Harry stared at the body. Impossible to look away. Death after death after death after death — how could he have guessed it would end like this?

He should be exulting. But now he’d lost his taste for blood.

A sentence from Liz on that last Wednesday night floated unbidden into his mind: I ought to feel sorry for her. And as he stood there, he became overwhelmed by pity for the woman who had paid for his wife to be killed.

Chapter Thirty

“The last enemy that shall be destroyed,” said the priest, “is death.” A young man, bespectacled and earnest, he gazed upwards as if in search of divine approval. His Welsh lilt made the old words seem freshly minted and right. Yet in the front row of the congregation, Harry heard without listening, unable to absorb the sense of the text being preached.

In his new dark suit he was stiff and uncomfortable. Every limb of his body seemed to be hurting, as though for the past fortnight he had been numbed by an anaesthetic whose effect was now starting to fade, leaving him exposed to recurrent waves of physical pain.

Brick-built and drab, the crematorium had hard seats and no heating. A miserable place in which to say goodbye to Liz. But cremation had been her choice; she always hated the thought of burial. “Imagine,” she once murmured as they walked past a graveyard, “the worms eating the bodies in their tombs underground.” Rolling her eyes in comic disgust she’d said, “I’d rather be burnt.” Then she had laughed at the absurdity of the idea of death.

Harry felt a tingling beneath his eyelids as he glanced around at the people gathered to remember his wife. Maggie was sitting on the same row, an arm’s length away. Her black jacket, skirt and coat contrasted with the pallor of her skin, and the rings under her eyes testified to sleepless nights and despair of her crumbling marriage.

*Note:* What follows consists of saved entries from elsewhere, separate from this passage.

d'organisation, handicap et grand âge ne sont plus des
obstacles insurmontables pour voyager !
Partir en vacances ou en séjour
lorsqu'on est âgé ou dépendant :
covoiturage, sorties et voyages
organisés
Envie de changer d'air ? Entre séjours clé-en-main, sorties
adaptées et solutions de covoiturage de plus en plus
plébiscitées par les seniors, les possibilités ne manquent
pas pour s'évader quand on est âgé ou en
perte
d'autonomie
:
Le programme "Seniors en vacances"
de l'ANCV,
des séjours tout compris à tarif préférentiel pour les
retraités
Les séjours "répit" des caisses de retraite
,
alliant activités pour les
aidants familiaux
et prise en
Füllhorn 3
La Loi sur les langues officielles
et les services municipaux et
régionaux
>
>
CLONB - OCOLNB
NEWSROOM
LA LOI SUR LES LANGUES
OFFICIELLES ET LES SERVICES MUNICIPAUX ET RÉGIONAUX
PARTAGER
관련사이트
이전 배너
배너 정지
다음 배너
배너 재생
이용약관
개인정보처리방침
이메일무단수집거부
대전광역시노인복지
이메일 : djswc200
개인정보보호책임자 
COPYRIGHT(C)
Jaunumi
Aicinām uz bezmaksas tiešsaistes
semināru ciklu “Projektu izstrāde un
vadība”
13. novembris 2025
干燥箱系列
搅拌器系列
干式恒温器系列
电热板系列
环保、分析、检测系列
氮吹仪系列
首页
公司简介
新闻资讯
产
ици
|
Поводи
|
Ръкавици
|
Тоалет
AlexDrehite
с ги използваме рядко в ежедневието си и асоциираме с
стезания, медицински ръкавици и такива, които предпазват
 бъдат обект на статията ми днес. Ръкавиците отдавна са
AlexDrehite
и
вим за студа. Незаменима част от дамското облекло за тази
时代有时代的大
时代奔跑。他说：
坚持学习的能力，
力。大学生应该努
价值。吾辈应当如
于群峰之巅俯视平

Harry had last talked to her when discussing the plans for this funeral service and had found her glum and preoccupied. “If it wasn’t for the children…” she had begun at one point, but without completing the sentence. Next to her now, Derek was watching the white-robed priest with stony-faced concentration. He might have been attending a seminar about capital gains tax or the annual general meeting of a public coftipany.

Across the aisle, Dame dabbed at her cheeks with a handkerchief, drying one of the few unselfish tears that had been shed for Liz. On the telephone the other day she had told Harry about her latest beau, a Ferrari-driving whizz-kid from the world of advertising. There was a chance that he might get her a part in a TV commercial, she said. Beside her sat Matt Barley, his face smudged with misery, his stubby fingers fidgeting with the printed card which set out the order of service. He hadn’t spoken to Harry since confessing his brief affair with Liz. On his way in here, he had nodded grimly and hurried by.